━━ EXTRACT
The difference between Fifty Shades and Twilight would be the lack of sparkly vamps in the former and the lack of actual sex scenes in the latter. The writing is pretty crappy in both- in Fifty Shades we have the same catchphrases over and over again- just like Twilight (while hearing about her inner goddess the first time was clever, by the end of the book, the next time her goddess got ready to have sex I was going to to slap her). I can’t even tell you how many times I read the same thing over and over again, and it wasn’t because I was not hitting the next button, but just because I think EL James just ran out of programming and started to repeat herself.

Basically, it’s a pretty crappy book that has attracted the attention of the world and is running circles around everything else. It spreads like wildfire, and while I’m not exactly sure why, I have some theories.
━━━━
WHAT YOU WILL DO:
a - In the review, what separates Fifty Shades from Twilight?
b - Continue the review of Fifty Shades from its last sentence.
The listing comes from a source separate from the review.
━━ INFORMATION SUPPLIED
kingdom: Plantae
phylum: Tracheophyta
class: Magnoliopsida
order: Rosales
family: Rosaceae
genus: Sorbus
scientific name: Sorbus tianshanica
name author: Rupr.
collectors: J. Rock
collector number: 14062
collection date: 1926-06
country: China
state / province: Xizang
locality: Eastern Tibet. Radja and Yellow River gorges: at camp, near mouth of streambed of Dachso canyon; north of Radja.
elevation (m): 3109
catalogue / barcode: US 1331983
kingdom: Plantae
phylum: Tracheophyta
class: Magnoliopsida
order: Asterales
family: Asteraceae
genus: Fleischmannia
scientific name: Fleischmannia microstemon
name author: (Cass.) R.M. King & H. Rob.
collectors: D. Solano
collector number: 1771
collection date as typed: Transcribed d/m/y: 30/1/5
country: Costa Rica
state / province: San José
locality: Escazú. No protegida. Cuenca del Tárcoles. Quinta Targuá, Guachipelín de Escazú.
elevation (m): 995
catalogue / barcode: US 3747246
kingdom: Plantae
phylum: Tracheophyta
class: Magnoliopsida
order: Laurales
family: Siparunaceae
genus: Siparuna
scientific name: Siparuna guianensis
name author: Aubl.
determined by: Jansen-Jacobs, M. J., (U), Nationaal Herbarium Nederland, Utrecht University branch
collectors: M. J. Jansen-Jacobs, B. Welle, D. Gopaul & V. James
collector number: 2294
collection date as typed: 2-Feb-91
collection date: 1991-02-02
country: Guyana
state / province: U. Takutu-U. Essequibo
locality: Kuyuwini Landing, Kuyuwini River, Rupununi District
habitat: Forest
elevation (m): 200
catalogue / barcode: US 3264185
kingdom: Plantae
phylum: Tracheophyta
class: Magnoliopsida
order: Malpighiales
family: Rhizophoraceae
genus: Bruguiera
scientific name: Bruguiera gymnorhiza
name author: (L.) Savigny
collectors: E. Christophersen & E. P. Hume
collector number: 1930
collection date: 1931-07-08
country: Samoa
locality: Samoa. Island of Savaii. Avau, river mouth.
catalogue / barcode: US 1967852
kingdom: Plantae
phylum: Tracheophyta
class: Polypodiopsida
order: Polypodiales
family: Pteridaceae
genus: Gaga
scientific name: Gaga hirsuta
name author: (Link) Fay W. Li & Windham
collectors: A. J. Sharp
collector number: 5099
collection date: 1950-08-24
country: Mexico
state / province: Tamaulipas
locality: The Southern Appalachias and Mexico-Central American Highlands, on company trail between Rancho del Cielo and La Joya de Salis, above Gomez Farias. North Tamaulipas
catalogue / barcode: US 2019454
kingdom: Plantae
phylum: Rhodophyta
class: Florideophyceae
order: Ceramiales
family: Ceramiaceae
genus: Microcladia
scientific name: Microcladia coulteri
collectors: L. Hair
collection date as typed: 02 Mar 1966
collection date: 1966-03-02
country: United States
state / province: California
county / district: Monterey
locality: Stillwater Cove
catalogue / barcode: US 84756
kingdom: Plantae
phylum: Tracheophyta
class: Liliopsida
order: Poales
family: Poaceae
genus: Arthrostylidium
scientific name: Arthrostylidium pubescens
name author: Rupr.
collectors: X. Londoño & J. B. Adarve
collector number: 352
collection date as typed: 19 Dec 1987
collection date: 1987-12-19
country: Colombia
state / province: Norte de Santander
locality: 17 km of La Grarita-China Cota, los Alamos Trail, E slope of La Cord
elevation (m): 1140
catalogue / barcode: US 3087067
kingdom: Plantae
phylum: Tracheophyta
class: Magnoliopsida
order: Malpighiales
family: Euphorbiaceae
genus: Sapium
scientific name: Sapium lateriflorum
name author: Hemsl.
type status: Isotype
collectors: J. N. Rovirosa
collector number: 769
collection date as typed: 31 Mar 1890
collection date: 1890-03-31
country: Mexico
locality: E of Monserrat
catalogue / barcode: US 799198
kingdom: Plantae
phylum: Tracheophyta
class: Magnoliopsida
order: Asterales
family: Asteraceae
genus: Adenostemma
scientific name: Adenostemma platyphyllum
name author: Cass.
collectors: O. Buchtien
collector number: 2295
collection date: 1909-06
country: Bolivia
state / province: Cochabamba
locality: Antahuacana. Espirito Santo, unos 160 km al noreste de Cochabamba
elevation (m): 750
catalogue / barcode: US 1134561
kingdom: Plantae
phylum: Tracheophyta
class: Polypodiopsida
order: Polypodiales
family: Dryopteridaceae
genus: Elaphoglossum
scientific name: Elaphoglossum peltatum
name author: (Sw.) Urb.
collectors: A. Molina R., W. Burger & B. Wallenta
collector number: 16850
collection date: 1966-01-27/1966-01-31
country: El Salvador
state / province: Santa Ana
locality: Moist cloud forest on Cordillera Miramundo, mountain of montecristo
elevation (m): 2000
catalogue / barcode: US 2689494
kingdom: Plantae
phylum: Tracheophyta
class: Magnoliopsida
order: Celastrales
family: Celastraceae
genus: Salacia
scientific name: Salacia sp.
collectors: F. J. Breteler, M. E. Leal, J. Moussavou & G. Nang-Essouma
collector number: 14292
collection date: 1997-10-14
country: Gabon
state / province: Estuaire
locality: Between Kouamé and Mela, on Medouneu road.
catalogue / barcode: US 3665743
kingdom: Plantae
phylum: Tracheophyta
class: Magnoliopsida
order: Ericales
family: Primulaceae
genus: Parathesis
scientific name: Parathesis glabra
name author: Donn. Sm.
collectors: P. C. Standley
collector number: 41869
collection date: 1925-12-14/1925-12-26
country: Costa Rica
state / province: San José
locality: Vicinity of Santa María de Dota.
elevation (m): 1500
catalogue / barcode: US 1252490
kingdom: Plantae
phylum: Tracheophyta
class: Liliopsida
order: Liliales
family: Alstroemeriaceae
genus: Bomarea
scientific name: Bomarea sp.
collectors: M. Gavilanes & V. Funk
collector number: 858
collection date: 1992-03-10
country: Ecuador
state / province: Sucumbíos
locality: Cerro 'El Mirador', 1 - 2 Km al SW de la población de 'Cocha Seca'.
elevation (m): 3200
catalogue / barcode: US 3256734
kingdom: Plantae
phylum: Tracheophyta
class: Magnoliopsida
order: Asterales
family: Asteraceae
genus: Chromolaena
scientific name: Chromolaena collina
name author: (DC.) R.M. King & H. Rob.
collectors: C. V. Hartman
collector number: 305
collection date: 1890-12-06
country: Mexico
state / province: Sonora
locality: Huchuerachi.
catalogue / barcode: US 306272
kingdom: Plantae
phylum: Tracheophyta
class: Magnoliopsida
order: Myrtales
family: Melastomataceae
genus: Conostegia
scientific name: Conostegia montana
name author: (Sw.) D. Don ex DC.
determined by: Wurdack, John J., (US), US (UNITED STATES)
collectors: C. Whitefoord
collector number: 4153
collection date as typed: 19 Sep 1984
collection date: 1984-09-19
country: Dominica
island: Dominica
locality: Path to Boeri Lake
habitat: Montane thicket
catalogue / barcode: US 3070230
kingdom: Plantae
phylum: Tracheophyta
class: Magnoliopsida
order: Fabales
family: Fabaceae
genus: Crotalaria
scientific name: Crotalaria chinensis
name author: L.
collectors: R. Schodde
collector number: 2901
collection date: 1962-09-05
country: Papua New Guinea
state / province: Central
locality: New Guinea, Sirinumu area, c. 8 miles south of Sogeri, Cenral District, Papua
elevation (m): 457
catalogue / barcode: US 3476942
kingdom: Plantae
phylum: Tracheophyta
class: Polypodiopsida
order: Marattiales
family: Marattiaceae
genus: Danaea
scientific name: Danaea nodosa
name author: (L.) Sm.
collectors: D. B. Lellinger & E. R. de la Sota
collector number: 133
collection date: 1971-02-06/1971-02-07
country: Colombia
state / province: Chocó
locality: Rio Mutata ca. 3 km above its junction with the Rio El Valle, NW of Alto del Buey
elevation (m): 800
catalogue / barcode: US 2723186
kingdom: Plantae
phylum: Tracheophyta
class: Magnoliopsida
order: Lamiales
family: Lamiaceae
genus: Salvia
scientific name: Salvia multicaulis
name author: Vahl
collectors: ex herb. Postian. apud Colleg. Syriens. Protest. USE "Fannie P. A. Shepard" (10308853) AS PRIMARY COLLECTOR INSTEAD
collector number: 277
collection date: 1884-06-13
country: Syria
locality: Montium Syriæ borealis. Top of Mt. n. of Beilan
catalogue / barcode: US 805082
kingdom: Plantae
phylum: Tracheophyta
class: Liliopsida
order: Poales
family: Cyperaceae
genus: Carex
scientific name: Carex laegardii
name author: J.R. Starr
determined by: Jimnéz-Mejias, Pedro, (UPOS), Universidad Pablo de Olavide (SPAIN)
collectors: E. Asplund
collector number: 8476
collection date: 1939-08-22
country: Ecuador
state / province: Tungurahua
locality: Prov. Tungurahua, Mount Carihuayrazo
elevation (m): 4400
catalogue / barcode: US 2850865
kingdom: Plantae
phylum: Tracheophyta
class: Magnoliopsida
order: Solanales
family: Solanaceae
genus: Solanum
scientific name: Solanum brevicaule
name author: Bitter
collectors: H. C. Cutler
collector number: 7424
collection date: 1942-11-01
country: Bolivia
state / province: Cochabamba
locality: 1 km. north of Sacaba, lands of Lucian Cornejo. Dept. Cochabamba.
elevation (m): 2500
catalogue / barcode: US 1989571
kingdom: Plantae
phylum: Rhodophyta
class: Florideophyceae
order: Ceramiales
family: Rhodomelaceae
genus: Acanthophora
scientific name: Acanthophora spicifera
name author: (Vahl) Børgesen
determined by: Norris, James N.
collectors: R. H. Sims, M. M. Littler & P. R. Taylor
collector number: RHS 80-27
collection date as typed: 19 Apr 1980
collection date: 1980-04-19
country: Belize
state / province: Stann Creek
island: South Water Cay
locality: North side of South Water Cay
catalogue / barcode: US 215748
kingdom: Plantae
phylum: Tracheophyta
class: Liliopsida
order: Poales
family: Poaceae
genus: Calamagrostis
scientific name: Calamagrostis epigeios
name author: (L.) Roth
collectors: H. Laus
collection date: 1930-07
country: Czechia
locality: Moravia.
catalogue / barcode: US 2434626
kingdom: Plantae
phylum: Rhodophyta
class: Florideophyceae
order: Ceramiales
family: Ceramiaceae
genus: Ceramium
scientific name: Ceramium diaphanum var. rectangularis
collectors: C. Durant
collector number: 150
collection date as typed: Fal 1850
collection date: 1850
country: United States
━━━━
WRITTEN ANSWERS:
a - Fifty Shades lacks sparkly vamps, while Twilight lacks actual sex scenes.

b -
One, it’s fun to read what everyone else is reading. Then you know what’s going on, you can actually converse about it (and boy is there stuff to talk about in this book), and you feel connected. We like connected.

Two, romance is a huge seller in general, and I doubt that it’s that uncommon for romance best-sellers to…well, be best sellers.

Three, Fifty Shades is a media-grabber because 1, it was originally fan fiction, 2, it was originally published as an e-book, THEN went to paperback, which isn’t usually how these things are done, and 3, it’s erotica, not romance. Yes, I said it. I will also say it is NOT “mommy-porn,” which is a phrase that really bothers me and I’d like to hurt the person who invented it. Ana is just out of college, completely naive about the world, falls for a 28 year old guy- on what planet was this written for women who have children alone? It was written for fans of Twilight. Who may or may not be mothers, college students, doctors, teachers, bus drivers, secretaries, IT geeks, whatever. I could really give a crap who reads this, except that I wouldn’t recommend it for the book club. Could be awkward.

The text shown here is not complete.